### [Text to read]
☆ ☆ ☆ ☆ ☆

And so they decided: We want to build a bicycle gearbox that works as intuitively, precisely and wear-free as the gearbox of a sports car. Like Nicolai, Pinion can do something that most companies have long since lost: make things themselves. Pinion develops, assembles and tests and relies on regional suppliers wherever possible. Although the production of the individual transmission parts does not take place in-house at Pinion, all suppliers are from Germany. A Pinion transmission is therefore 100 percent made in Germany.
So basically it was only a matter of time before what belonged together came together: a Pinion gearbox and a Nicolai frame. And because this is actually so obvious, our test bike, the Argon GX, is also far from the first Nicolai to be equipped with gears. Nicolai has been experimenting with innovative gear solutions on mountain bikes for a long time and was one of the first manufacturers to equip its bikes with Pinion as standard. The “Argon GX”, however, is the latest addition to the Nicolai range, with an almost maintenance-free drive. Speaking of maintenance-free: In addition to Pinion, Nicolai also relies on a Gates belt drive, which of course fits perfectly with the gearbox technology.
Nicolai Argon GX Test: A Gravel Jack-of-all-trades?
Argon GX is the gravel bike from Nicolai. It comes in the typical Nicolai look, which is further enhanced by the classic raw look on our test bike. Voluminous tubes, precise weld beads and technical, bold milled parts speak a clear language and describe the Argon wordlessly as a super robust, extremely well thought-out and yet reasonably light bike, a true Nicolai. And the distinguishing feature of such a purchase is that it should be a long-term acquisition. A Nicolai is not out of fashion after one season, but should give you many years of enjoyment.

☆ ☆ ☆ ☆ ☆

### [Material shown]

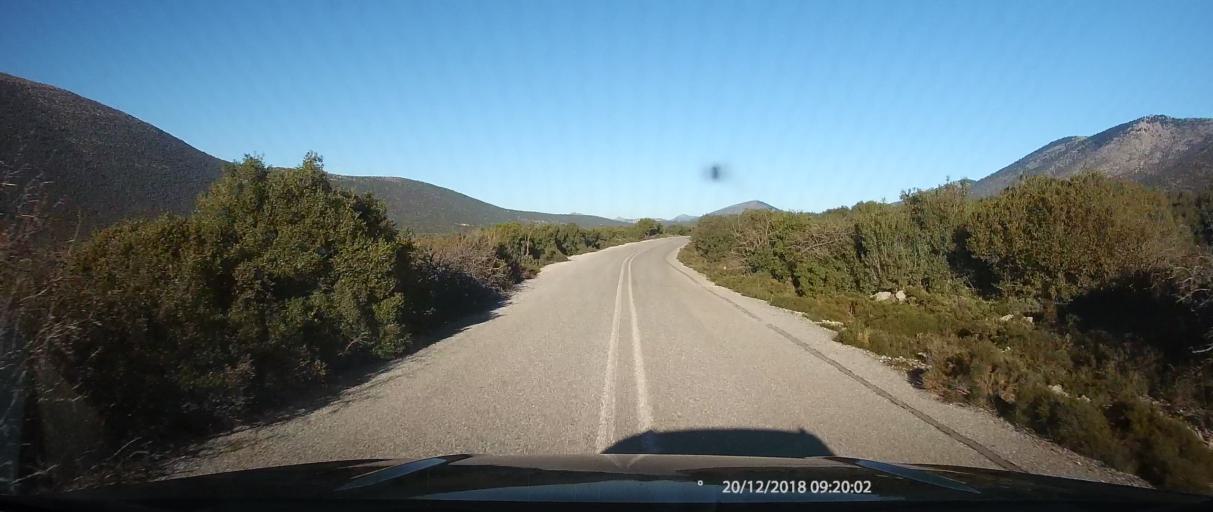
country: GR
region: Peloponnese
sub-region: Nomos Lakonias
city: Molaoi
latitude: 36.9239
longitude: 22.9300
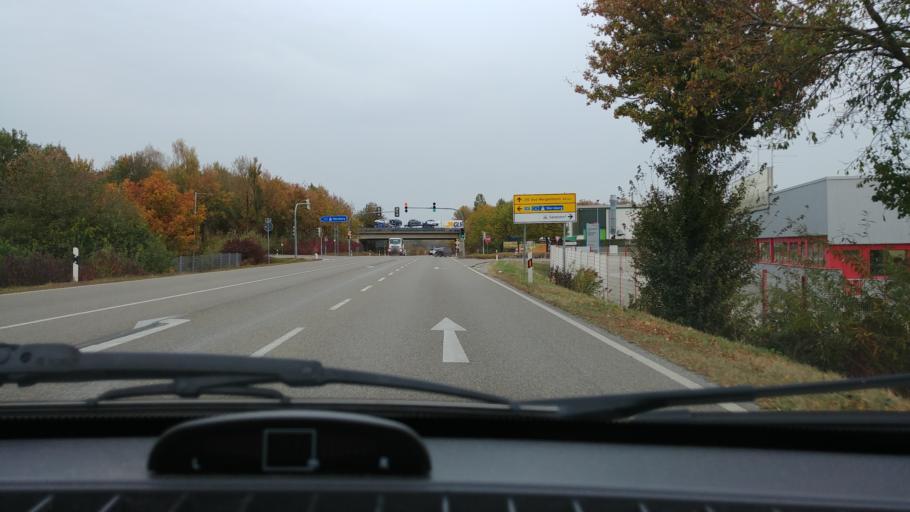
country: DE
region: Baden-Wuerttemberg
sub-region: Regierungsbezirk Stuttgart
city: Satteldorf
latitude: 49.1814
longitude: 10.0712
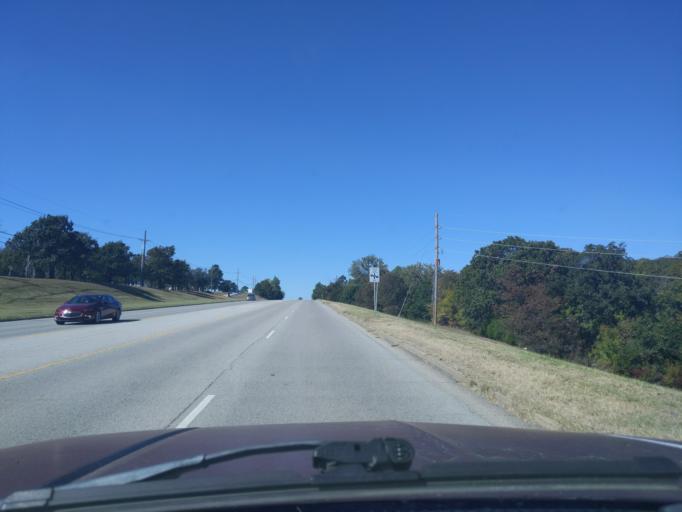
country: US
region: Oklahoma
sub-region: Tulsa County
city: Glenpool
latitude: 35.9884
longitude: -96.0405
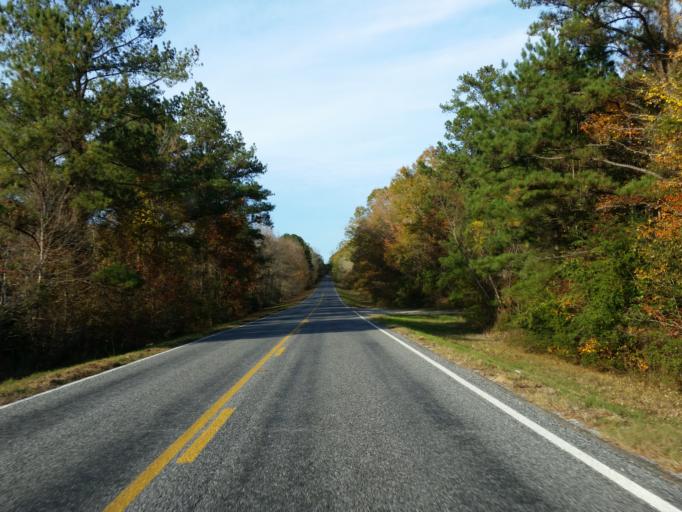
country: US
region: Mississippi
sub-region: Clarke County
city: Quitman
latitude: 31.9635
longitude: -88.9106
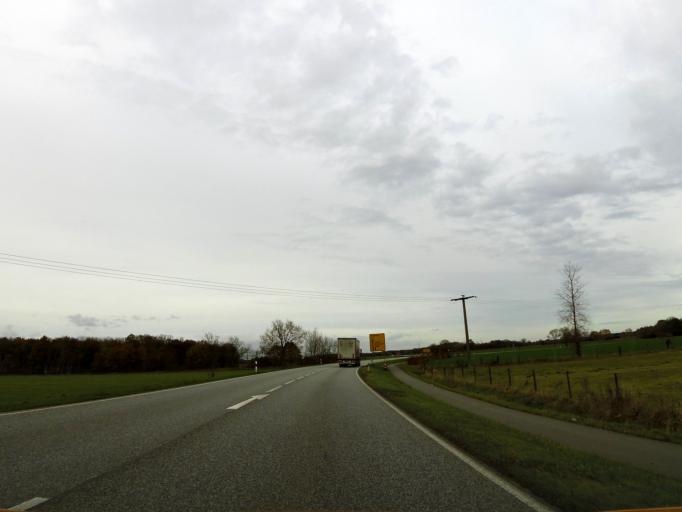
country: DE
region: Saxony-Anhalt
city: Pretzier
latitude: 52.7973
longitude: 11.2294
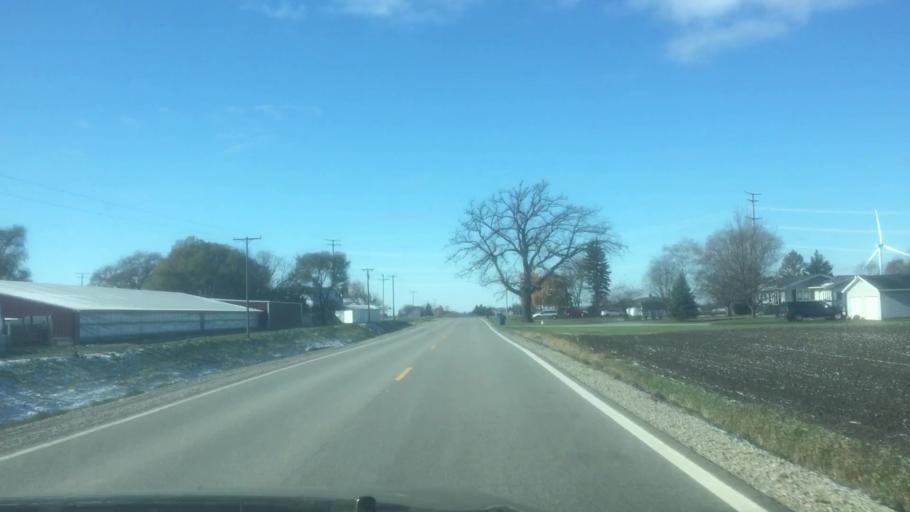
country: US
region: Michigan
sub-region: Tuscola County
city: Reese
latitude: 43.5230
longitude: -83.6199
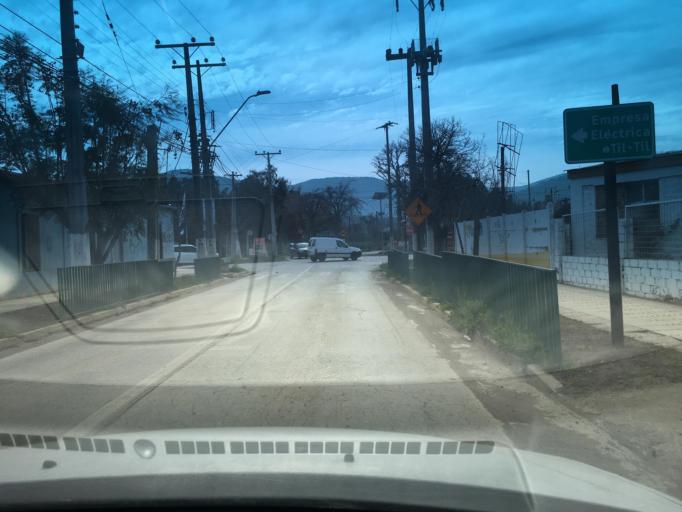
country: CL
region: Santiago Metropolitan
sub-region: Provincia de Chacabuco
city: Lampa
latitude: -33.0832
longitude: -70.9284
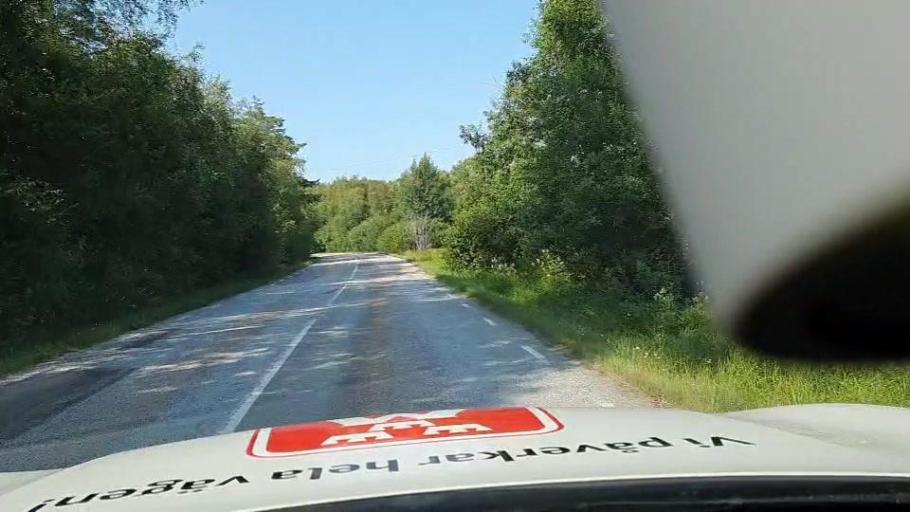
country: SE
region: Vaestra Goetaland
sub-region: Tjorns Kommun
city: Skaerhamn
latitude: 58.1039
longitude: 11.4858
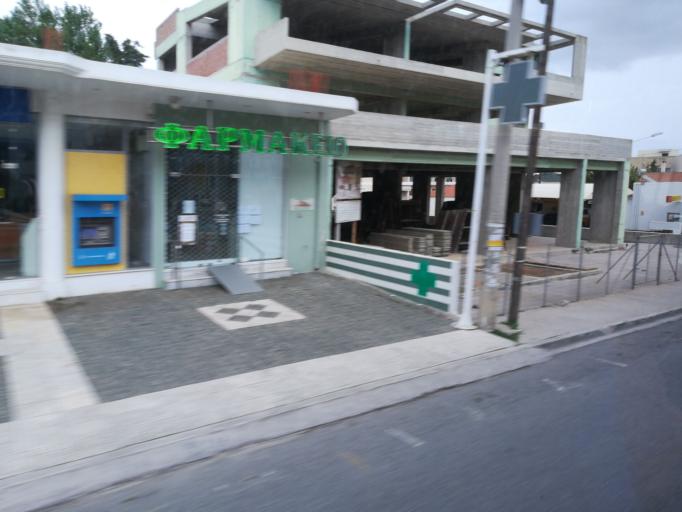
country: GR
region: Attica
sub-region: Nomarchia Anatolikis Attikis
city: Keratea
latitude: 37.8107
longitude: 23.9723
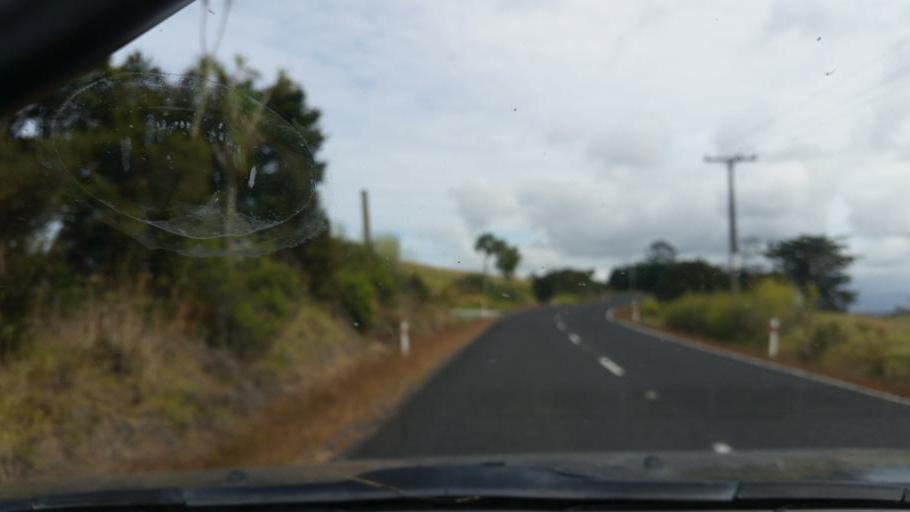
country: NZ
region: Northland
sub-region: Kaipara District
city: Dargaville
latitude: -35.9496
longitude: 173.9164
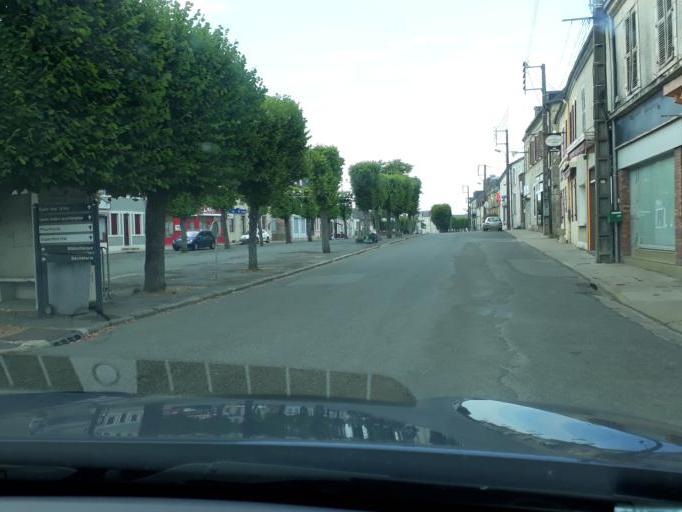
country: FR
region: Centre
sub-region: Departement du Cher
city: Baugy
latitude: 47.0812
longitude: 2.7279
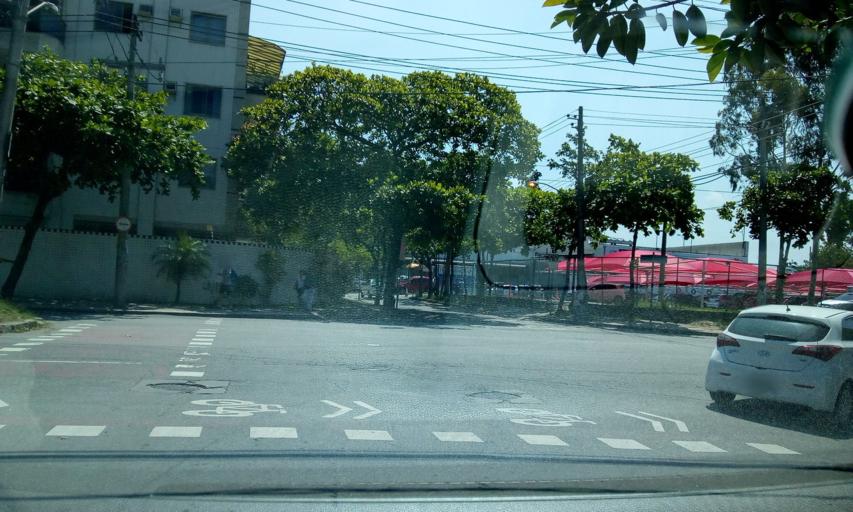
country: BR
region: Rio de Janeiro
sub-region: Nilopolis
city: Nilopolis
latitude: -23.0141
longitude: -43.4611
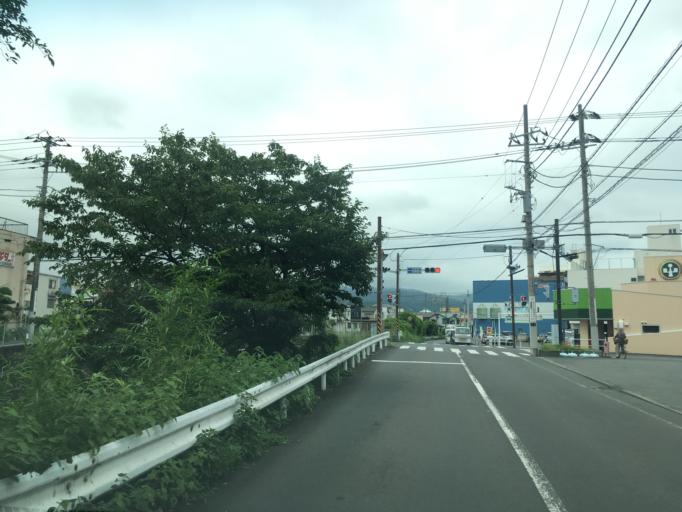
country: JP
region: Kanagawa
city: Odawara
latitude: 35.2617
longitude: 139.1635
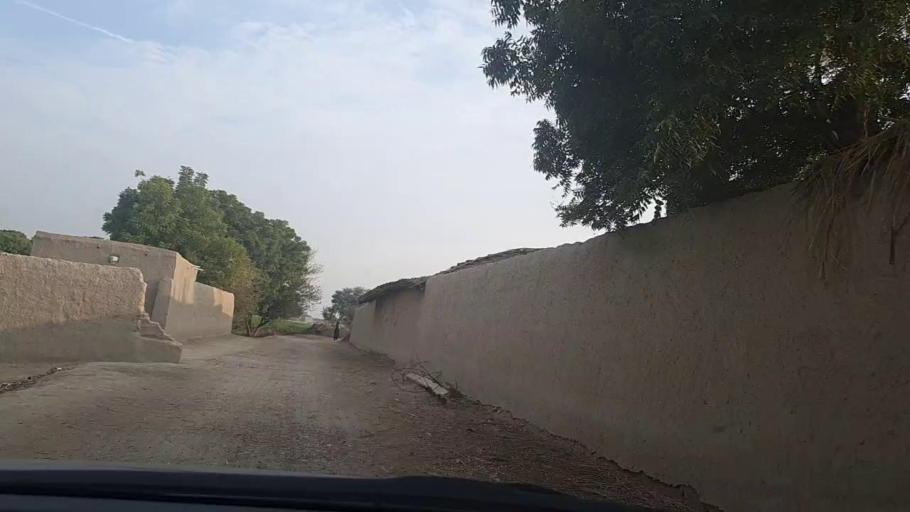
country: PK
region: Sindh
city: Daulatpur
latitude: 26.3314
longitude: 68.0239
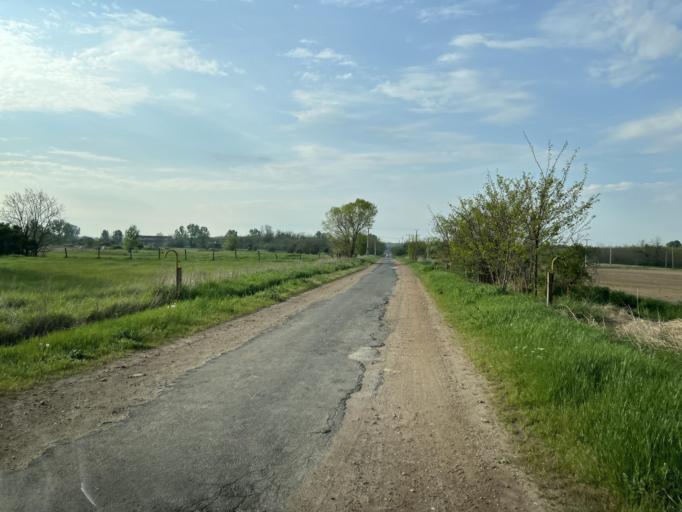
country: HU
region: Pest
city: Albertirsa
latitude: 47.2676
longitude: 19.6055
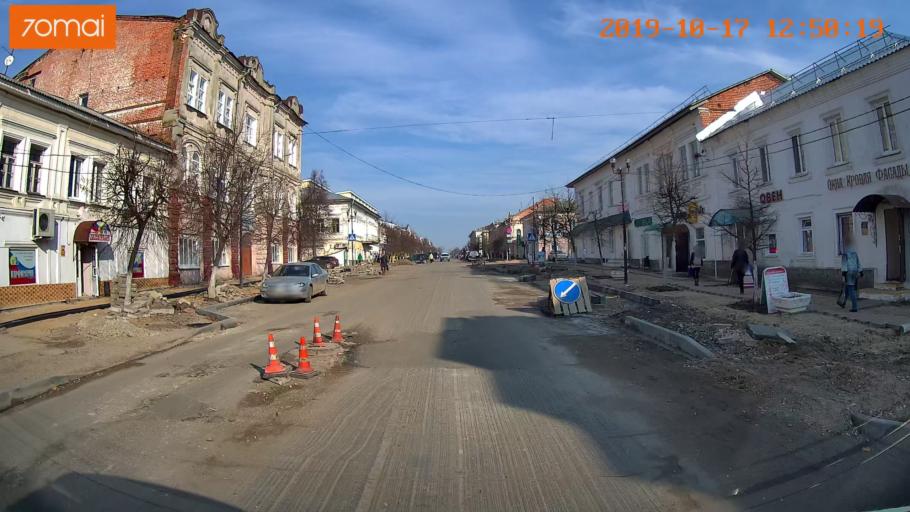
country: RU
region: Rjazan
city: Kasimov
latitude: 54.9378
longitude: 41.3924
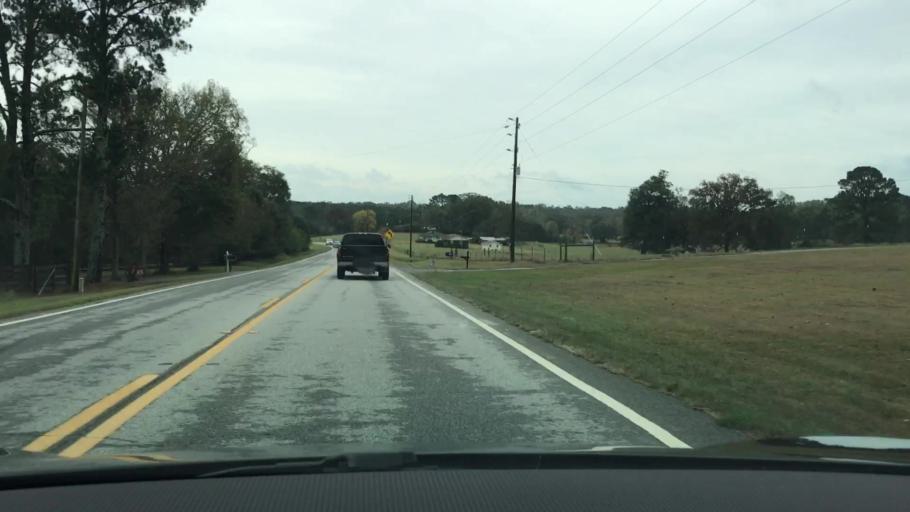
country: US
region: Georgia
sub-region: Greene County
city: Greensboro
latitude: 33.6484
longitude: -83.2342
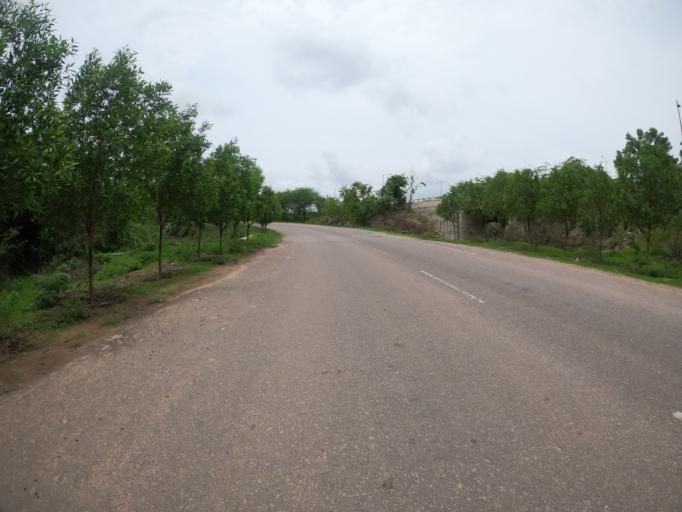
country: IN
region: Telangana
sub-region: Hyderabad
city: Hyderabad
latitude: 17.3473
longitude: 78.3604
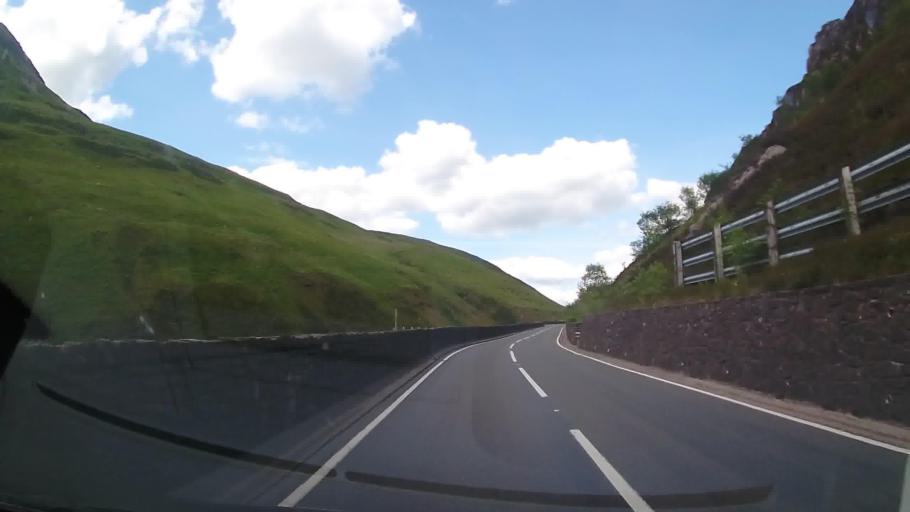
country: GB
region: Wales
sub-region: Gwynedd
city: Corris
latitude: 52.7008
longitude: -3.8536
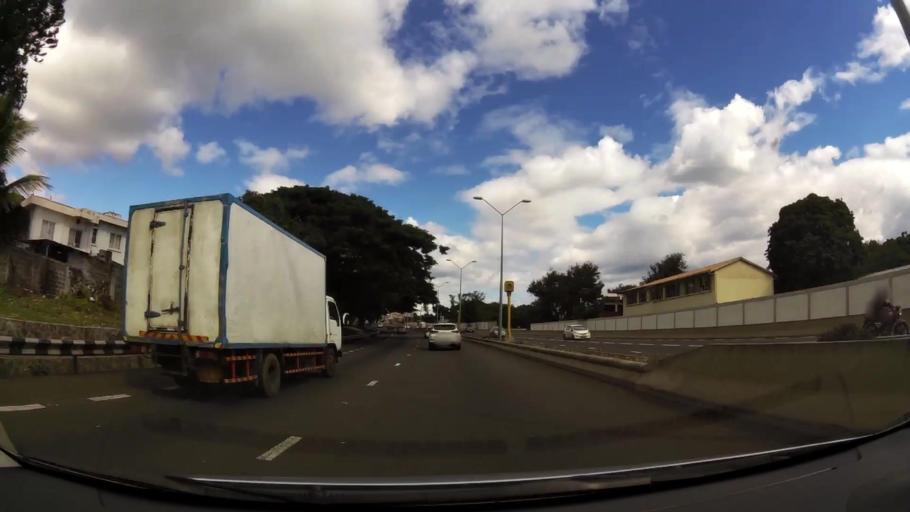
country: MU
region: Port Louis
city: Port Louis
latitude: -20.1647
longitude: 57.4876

☆ ☆ ☆ ☆ ☆

Where does the Argon GX review say all of Pinion's suppliers are located?

### [Answer below]
All of Pinion's suppliers are from Germany.